◆ Extracted material:
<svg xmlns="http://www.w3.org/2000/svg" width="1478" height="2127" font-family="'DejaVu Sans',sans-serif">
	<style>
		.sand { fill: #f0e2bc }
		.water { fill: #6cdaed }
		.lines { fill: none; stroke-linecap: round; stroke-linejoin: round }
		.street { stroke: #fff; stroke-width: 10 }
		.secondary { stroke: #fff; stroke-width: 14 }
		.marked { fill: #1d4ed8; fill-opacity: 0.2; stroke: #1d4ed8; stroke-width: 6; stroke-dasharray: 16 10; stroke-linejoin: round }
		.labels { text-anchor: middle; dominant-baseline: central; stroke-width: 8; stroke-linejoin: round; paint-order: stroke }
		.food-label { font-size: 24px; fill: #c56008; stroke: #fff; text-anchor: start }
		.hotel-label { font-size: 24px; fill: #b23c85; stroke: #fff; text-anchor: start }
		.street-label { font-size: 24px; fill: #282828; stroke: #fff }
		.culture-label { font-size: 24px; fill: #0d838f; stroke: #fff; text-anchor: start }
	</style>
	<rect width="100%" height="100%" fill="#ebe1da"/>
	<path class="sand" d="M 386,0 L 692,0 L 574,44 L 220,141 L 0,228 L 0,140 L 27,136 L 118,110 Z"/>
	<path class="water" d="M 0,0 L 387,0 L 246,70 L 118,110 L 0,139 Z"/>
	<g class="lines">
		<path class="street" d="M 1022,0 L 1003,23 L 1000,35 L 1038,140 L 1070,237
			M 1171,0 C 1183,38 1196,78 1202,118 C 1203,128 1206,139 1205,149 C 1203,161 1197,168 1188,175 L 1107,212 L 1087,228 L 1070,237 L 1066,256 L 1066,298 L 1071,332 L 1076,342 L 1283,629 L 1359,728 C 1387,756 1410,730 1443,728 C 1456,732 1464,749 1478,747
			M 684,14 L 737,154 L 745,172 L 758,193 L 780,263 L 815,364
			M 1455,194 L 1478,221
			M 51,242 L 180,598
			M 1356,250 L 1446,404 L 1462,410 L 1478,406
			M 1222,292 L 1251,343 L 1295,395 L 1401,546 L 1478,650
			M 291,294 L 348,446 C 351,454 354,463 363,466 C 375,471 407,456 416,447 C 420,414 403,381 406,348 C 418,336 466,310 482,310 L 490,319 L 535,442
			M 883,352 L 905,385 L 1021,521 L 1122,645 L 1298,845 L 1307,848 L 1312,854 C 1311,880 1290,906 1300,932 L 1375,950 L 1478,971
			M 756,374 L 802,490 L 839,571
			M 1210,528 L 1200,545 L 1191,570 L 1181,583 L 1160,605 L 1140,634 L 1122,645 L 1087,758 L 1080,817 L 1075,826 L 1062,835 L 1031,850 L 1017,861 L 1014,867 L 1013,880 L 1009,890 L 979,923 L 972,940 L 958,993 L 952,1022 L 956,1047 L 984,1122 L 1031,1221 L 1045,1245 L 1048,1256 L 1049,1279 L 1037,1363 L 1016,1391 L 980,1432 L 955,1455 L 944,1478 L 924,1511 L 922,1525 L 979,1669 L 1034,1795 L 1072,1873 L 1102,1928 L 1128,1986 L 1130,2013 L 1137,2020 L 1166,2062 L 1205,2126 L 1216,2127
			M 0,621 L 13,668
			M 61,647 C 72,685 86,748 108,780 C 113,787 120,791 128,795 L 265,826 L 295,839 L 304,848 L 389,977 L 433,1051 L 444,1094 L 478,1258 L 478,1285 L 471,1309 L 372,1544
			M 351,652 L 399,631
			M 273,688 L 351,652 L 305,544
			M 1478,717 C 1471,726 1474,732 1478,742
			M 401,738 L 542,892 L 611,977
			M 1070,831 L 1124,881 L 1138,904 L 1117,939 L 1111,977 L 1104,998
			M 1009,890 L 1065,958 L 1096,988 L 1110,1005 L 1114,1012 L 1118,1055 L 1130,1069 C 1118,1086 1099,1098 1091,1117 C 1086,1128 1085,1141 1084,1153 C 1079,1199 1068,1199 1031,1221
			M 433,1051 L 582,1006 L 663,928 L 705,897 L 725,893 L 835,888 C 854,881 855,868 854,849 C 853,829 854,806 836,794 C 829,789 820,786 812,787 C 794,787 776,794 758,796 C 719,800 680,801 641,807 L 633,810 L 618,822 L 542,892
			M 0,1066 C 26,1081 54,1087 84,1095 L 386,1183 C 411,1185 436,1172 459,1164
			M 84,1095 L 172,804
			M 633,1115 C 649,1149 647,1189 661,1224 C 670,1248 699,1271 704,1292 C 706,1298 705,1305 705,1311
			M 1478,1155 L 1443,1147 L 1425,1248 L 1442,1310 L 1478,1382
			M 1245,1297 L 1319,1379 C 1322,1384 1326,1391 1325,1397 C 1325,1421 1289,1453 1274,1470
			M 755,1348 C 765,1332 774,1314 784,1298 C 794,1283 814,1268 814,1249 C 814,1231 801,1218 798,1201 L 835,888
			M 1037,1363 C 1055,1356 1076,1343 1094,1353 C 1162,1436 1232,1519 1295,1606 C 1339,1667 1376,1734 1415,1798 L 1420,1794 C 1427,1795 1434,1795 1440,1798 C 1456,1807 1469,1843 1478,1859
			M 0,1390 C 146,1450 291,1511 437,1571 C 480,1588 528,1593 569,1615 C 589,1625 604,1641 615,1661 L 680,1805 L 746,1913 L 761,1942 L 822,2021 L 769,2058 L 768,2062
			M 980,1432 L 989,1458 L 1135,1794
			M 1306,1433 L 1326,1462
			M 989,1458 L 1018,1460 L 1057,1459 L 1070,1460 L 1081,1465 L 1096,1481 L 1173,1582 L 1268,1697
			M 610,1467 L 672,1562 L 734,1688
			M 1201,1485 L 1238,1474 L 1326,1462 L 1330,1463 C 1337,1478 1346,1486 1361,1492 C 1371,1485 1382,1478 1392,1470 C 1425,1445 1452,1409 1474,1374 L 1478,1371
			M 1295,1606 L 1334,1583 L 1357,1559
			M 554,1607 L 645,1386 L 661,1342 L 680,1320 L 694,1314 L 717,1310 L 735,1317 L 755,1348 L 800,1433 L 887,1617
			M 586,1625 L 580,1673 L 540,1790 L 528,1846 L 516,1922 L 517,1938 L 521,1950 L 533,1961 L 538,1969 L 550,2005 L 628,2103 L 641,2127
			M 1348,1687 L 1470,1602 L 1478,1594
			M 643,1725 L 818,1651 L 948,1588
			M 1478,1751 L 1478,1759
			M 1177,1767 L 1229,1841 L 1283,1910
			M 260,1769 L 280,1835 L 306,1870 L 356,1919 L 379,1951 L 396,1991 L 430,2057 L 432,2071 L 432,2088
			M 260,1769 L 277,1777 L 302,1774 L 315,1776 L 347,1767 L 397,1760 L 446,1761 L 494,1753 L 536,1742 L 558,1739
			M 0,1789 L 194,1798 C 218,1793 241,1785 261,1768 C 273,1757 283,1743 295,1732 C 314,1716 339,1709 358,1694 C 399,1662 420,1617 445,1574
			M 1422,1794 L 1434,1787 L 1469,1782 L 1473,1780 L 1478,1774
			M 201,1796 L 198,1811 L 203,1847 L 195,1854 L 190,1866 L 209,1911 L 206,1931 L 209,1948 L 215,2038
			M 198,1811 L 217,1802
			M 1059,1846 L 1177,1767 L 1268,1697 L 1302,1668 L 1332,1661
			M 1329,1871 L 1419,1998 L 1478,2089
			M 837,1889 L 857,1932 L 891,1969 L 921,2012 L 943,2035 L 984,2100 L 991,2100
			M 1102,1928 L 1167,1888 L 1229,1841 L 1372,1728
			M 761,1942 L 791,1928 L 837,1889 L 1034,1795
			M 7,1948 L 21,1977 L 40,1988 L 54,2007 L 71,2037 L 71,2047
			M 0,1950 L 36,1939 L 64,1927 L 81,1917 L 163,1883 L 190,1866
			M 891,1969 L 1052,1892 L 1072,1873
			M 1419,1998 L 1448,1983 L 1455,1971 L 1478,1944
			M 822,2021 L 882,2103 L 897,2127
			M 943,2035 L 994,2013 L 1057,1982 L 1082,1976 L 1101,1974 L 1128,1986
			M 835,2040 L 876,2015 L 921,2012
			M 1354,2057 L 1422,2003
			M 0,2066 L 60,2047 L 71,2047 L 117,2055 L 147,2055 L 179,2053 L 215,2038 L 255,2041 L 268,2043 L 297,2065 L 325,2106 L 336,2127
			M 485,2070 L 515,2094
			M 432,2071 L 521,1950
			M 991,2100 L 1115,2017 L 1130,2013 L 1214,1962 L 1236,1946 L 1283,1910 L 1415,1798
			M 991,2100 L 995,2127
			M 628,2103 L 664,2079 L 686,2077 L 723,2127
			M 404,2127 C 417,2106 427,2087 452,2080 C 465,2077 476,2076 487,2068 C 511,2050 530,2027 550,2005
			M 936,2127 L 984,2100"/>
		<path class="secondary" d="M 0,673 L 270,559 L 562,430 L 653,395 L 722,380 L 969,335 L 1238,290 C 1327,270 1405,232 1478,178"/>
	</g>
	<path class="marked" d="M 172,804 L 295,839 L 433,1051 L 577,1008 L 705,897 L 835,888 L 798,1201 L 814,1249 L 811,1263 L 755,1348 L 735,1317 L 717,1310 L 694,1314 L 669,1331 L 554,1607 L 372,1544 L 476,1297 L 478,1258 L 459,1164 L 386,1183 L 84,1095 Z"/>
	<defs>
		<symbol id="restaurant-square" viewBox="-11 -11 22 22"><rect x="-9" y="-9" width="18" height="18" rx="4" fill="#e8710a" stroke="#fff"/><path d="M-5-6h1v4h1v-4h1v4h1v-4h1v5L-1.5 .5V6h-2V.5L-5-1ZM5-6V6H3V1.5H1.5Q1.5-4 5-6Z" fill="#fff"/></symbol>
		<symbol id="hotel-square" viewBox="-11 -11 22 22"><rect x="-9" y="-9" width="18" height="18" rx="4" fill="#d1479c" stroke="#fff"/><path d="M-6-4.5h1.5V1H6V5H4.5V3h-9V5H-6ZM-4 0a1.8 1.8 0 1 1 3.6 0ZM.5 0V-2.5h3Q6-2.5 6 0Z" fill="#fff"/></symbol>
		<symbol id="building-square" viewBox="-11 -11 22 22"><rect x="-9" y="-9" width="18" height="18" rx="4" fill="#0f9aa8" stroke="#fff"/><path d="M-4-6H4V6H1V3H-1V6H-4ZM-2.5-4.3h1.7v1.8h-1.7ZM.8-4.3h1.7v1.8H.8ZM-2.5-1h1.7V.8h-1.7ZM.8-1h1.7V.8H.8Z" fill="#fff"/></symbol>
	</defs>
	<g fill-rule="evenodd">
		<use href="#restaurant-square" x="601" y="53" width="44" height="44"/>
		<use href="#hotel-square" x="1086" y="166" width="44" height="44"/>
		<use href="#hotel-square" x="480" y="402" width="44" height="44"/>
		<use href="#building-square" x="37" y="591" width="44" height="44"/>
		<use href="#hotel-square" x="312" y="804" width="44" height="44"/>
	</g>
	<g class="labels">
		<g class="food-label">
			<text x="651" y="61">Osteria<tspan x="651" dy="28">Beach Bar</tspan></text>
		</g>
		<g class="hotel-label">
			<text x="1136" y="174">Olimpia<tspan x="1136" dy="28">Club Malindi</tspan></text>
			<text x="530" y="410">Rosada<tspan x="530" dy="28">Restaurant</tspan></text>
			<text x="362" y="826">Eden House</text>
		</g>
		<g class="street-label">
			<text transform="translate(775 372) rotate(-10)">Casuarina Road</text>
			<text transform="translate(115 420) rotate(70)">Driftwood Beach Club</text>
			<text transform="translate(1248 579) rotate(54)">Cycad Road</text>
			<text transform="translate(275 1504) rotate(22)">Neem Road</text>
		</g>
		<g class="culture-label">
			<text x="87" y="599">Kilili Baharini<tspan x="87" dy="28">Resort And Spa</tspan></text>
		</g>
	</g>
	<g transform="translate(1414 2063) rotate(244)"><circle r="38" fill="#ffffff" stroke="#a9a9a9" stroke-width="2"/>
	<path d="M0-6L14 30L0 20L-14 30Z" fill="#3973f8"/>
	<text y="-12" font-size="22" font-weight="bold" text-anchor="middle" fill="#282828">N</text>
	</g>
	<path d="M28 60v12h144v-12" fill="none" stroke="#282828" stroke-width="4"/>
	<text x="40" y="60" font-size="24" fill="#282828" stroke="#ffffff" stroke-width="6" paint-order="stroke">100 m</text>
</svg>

◆ Instructions for the task: Copy every line of the listing containing the string "lines".

◆ Result:
		.lines { fill: none; stroke-linecap: round; stroke-linejoin: round }
	<g class="lines">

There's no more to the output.